Then, we represent \(\mathcal{X}\) by composing parameters. This is how a simple continuous square domain is defined:

In [6]:
from gpflowopt.domain import ContinuousParameter
domain = ContinuousParameter('x1', -2, 2) + ContinuousParameter('x2', -1, 2)
x1Continuous[-2. 2.]
x2Continuous[-1. 2.]


Based on the domain and a valid objective function, we can now easily apply one of the included optimizers to optimize objective functions. GPflowOpt defines an intuitive Optimizer interface which can be used to specify the domain, the initial point(s), constraints (to be implemented) etc. Some popular optimization approaches are provided. Here is how our function is optimized using one of the available methods of SciPy’s minimize:

In [7]:
from gpflowopt.optim import SciPyOptimizer

optimizer = SciPyOptimizer(domain, method='SLSQP')
fun: 0.0
     jac: array([ 0.,  0.])
 message: 'Optimization terminated successfully.'
    nfev: 3
     nit: 2
    njev: 2
  status: 0
 success: True
       x: array([[ 0.,  0.]])

▸ Instruction 1: Can you reproduce the GPflowOpt excerpt word for word, starting at the words "x1Continuous[-2. 2.]" and stopping after "optimizer = SciPyOptimizer(domain, method='SLSQP')"?
The GPflowOpt excerpt and the records have nothing to do with each other.

▸ Task material:
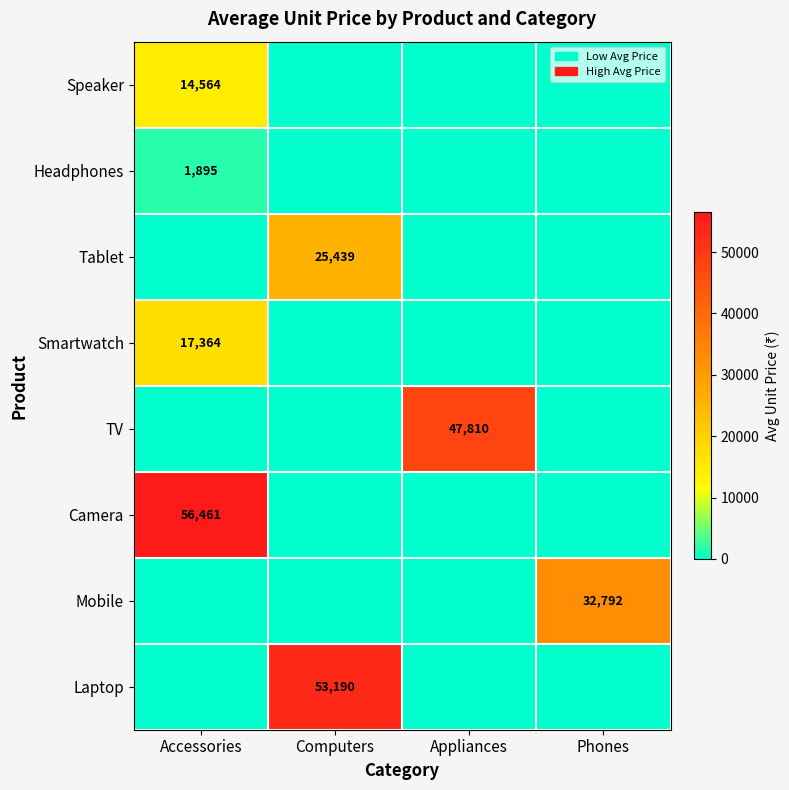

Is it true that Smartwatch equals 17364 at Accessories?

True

==

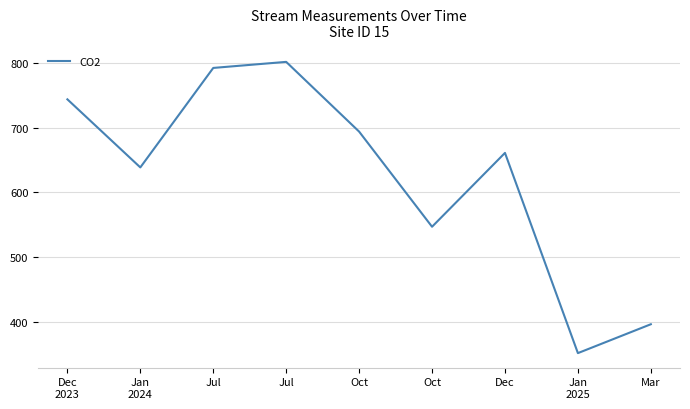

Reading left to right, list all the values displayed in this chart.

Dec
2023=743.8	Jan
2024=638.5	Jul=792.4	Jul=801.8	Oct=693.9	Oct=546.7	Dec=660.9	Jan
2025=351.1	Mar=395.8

* * *

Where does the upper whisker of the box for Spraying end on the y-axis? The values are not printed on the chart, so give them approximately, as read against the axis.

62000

▸ Instruction 2: How many lines of the records contain the string "chart", with case counting? Reply with the number only.

▸ Problem solution 1:
x1Continuous[-2. 2.]
x2Continuous[-1. 2.]


Based on the domain and a valid objective function, we can now easily apply one of the included optimizers to optimize objective functions. GPflowOpt defines an intuitive Optimizer interface which can be used to specify the domain, the initial point(s), constraints (to be implemented) etc. Some popular optimization approaches are provided. Here is how our function is optimized using one of the available methods of SciPy’s minimize:

In [7]:
from gpflowopt.optim import SciPyOptimizer

optimizer = SciPyOptimizer(domain, method='SLSQP')

▸ Problem solution 2: 2